On the upside, the bill includes $2 billion to combat the opioid crisis, to be spent between 2017 and 2019. The downside? Experts expect that amount to be a drop in the bucket compared with the cumulative reductions for substance abuse and mental health prompted by the Senate bill.
The Senate bill allows states to waive the essential health benefits requirement -- a list that includes mental health and substance abuse treatment. Any cutbacks to Medicaid in particular could hit mental health and substance abuse treatment hard. "Medicaid is one of the key supports for substance abuse disorders," Dorn said.

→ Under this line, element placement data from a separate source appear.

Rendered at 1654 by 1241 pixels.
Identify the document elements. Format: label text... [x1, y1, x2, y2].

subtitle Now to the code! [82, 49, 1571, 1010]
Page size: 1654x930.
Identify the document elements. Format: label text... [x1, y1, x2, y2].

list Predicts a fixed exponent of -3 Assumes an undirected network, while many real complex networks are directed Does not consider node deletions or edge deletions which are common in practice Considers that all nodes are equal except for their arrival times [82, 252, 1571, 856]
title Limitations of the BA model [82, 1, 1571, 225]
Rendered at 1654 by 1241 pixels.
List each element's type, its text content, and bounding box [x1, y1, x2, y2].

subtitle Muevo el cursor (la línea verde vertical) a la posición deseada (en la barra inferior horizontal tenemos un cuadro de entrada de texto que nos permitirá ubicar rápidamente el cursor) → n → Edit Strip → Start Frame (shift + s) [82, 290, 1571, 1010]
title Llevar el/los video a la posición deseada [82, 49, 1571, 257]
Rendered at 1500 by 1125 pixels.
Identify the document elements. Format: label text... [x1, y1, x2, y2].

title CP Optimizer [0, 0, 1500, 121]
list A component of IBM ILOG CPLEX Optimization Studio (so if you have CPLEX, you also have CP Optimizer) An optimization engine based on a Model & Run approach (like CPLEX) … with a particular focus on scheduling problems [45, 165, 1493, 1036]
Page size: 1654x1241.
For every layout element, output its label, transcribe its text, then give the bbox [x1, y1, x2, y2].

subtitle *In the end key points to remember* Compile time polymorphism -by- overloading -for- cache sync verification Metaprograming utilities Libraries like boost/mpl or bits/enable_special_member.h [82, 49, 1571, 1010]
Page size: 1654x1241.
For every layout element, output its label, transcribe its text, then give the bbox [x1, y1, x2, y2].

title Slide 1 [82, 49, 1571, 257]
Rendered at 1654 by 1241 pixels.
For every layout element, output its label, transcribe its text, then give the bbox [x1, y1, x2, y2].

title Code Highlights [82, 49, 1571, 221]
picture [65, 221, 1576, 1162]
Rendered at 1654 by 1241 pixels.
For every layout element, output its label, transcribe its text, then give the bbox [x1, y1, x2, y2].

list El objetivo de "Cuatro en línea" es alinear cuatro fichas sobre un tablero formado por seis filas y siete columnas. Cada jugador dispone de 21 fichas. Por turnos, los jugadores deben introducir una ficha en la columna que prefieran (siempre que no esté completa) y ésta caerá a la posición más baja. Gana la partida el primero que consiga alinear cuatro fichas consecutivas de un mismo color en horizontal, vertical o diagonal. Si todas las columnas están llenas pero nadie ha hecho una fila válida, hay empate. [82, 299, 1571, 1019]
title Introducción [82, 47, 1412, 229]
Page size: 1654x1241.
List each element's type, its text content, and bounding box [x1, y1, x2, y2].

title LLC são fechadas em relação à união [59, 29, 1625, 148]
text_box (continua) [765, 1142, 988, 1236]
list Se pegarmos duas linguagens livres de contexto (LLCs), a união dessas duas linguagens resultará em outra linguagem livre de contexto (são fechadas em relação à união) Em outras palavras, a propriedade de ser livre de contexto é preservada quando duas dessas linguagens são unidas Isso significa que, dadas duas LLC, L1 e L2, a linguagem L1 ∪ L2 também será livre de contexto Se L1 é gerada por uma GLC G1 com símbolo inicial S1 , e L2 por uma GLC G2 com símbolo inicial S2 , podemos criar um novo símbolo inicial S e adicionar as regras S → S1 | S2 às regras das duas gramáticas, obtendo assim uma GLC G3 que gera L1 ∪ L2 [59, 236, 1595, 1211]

How fast will taxes imposed by the Affordable Care Act be eliminated?
The Senate bill eliminates most of the taxes in the Affordable Care Act. (The major exception is the "Cadillac tax" on high cost health plans, which the Senate bill retains but delays until 2026.)
Here’s a rundown of some of the higher-profile taxes in the Affordable Care Act and how they would fare under the Senate bill.
• Tanning-bed tax: Repealed on Sept. 30, 2017.
• The ACA’s curb on deducting insurance-executive pay in excess of $500,000: Repealed in 2017.
• Medicare unearned-income tax: Repealed in 2017.
• Health insurance provider fee: Already suspended for 2017; would be repealed thereafter.
• Tax on branded prescription drugs: Repealed in 2018.
• Medical device tax: Repealed in 2018.
• A 0.9 percent Medicare payroll tax surcharge for individuals earning more than $200,000 a year or $250,000 for joint returns: Repealed effective 2023.